Пътища на балканските зографи

The Church of St. Minas in Monodendri, Epirus (1619)

The images in the cross vault of the naos

The church is situated in the center of the village. Its architectural layout is one of a one-nave church covered by two semi-cylindrical vaults as one of them covers the other so that together they form a cross. Some reconstruction works were made in the 18th century which led to the extension of the naos to the west and the addition of an open gallery. The new spaces were painted in 1734 as at the same time part of the original decoration had to be re-painted (almost the entire southern wall in front of the altar). Later the openings of the gallery were walled up.

The icon-painters Michael and his son Constantine of Linotopi who made the frescoes during the first phase of painting, i.e. in the altar, the eastern and the central parts of the naos, left their names in an inscription located above the northern door the naos. In the end of the inscription they also added the date when they finished the murals: 4 November 1619. Probably, an official ktetor’s inscription existed above the western entrance but it was destroyed during the reconstruction works together with the entire western wall of the original naos.
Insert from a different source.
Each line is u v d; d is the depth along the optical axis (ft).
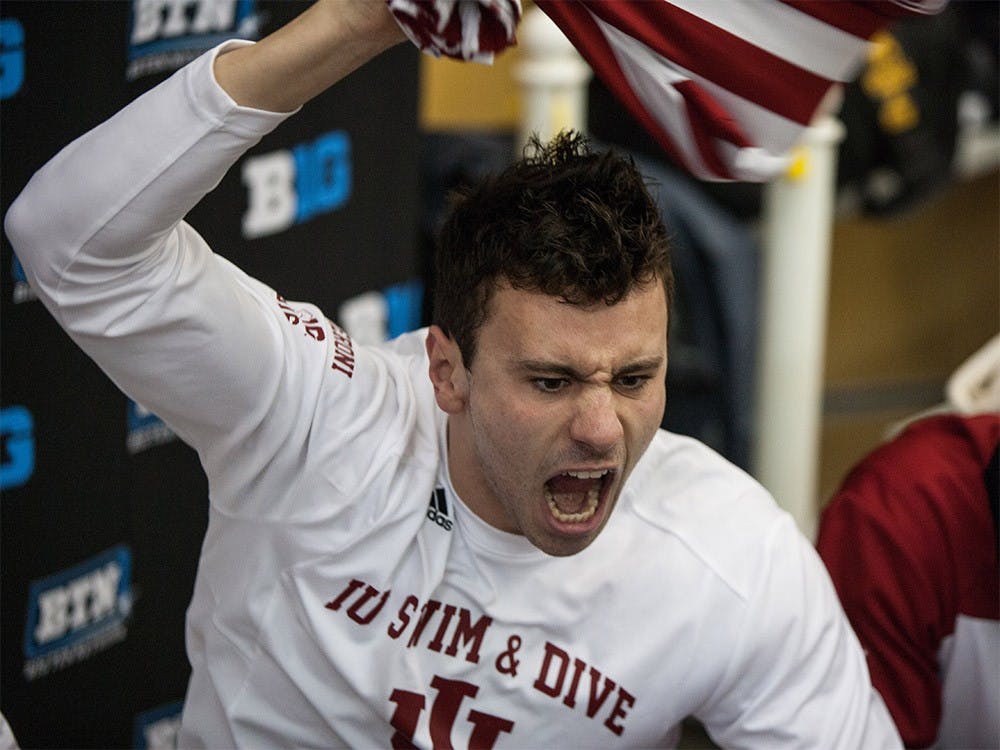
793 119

The murals from the northern wall of the naos

The program of the altar repeats almost verbatim the selection and location of the images in the altar of the Church of St. Demetrius in Veltsista (after 1558). The same is also valid for the murals in the naos. There are some more substantial differences in the selection of saints in the registers with medallions and full-length depictions.

Following the pattern of the mural program from the Church of St. Demetrius in Veltsista can be seen in the work of the icon-painter Michael of Linotopi an year earlier when he did the murals in the Church of St. Nicholas in Vitsa (1618).

Both churches, the one in Vitsa and the one in Monodendri, have the same architectural layout as the church in Veltsista.